[Exercise]
Pictures stay out. Everything else in the listing below gets written out exactly.

====

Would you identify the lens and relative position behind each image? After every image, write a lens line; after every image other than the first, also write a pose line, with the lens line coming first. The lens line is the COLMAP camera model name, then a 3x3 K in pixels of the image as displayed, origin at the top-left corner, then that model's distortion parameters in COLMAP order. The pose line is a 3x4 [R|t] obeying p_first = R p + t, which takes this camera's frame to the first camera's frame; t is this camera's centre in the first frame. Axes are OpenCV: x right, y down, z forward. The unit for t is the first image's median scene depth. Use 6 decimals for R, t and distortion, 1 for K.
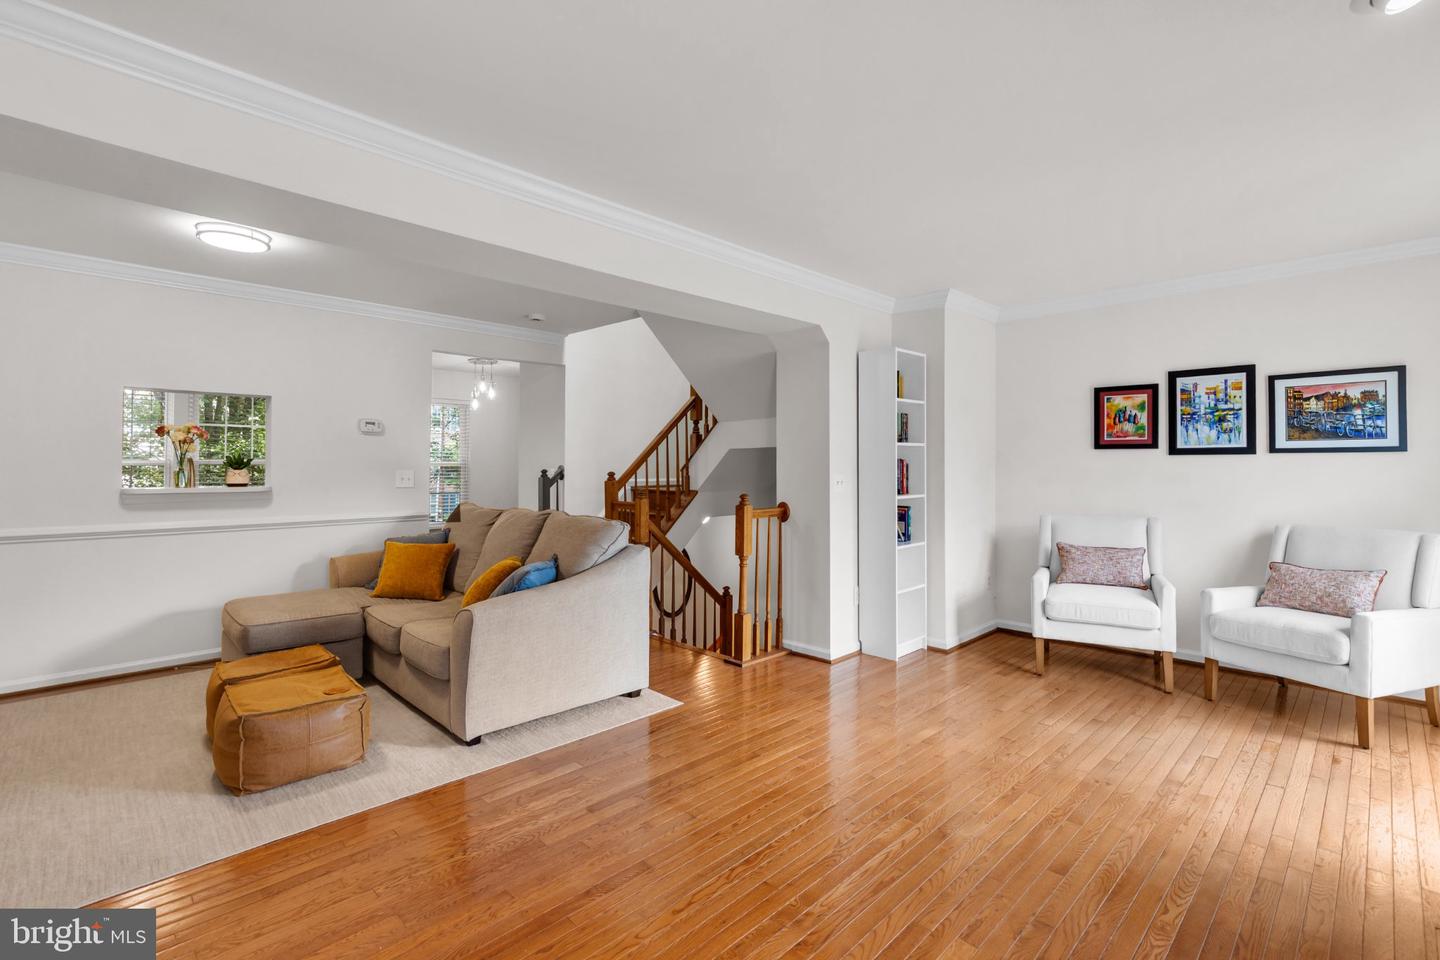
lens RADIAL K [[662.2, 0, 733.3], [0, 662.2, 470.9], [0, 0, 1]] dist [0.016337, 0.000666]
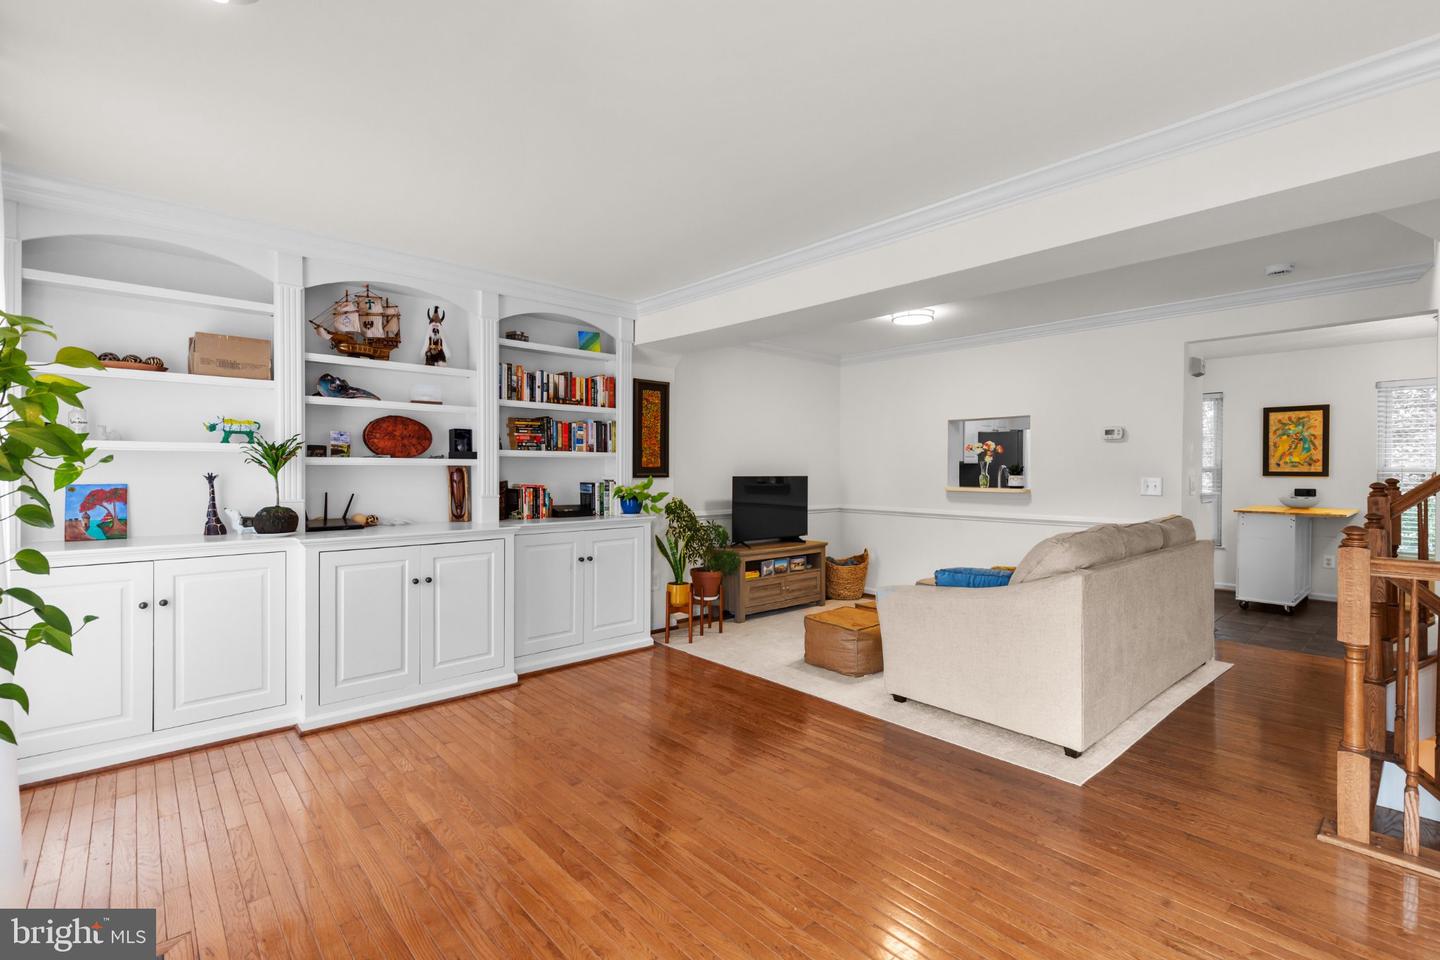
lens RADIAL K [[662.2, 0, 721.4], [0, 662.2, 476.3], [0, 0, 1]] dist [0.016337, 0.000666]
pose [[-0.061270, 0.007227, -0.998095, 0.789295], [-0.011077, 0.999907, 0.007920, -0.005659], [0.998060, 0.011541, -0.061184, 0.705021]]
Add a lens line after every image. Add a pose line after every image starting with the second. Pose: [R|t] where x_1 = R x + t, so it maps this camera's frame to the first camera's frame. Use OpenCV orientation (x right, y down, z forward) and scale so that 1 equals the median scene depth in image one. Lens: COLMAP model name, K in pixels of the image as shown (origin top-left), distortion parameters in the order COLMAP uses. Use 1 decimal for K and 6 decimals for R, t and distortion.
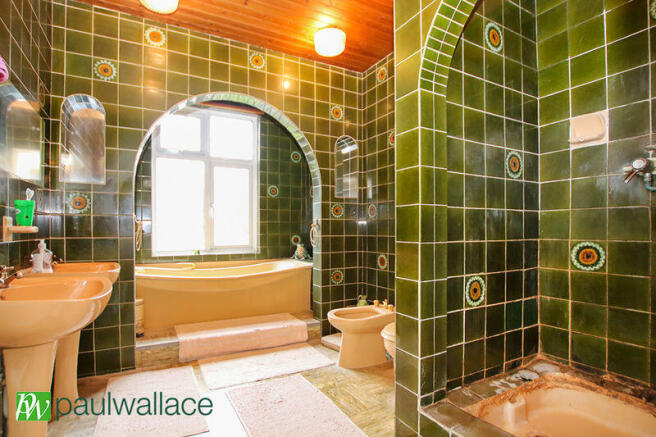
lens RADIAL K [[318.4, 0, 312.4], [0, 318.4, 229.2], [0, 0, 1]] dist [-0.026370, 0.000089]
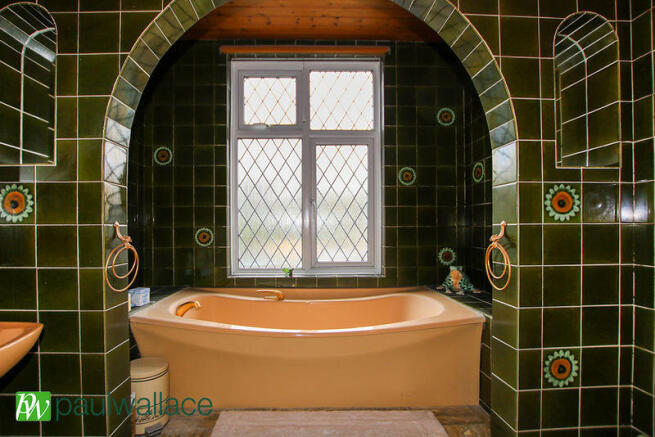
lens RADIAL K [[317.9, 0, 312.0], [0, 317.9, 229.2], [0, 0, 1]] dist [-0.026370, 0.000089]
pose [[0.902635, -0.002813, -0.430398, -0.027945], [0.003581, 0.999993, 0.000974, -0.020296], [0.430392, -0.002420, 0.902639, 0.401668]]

====

[Written answer]
Would you identify the lens and relative position behind each image? After every image, write a lens line; after every image other than the first, also write a pose line, with the lens line coming first. The lens line is the COLMAP camera model name, then a 3x3 K in pixels of the image as displayed, origin at the top-left corner, then that model's distortion parameters in COLMAP order. The pose line is a 3x4 [R|t] obeying p_first = R p + t, which takes this camera's frame to the first camera's frame; t is this camera's centre in the first frame. Axes are OpenCV: x right, y down, z forward. The unit for t is the first image's median scene depth. Use 6 decimals for R, t and distortion, 1 for K.
lens RADIAL K [[662.2, 0, 733.3], [0, 662.2, 470.9], [0, 0, 1]] dist [0.016337, 0.000666]
lens RADIAL K [[662.2, 0, 721.4], [0, 662.2, 476.3], [0, 0, 1]] dist [0.016337, 0.000666]
pose [[-0.061270, 0.007227, -0.998095, 0.789295], [-0.011077, 0.999907, 0.007920, -0.005659], [0.998060, 0.011541, -0.061184, 0.705021]]
Add a lens line after every image. Add a pose line after every image starting with the second. Pose: [R|t] where x_1 = R x + t, so it maps this camera's frame to the first camera's frame. Use OpenCV orientation (x right, y down, z forward) and scale so that 1 equals the median scene depth in image one. Lens: COLMAP model name, K in pixels of the image as shown (origin top-left), distortion parameters in the order COLMAP uses. Use 1 decimal for K and 6 decimals for R, t and distortion.
lens RADIAL K [[318.4, 0, 312.4], [0, 318.4, 229.2], [0, 0, 1]] dist [-0.026370, 0.000089]
lens RADIAL K [[317.9, 0, 312.0], [0, 317.9, 229.2], [0, 0, 1]] dist [-0.026370, 0.000089]
pose [[0.902635, -0.002813, -0.430398, -0.027945], [0.003581, 0.999993, 0.000974, -0.020296], [0.430392, -0.002420, 0.902639, 0.401668]]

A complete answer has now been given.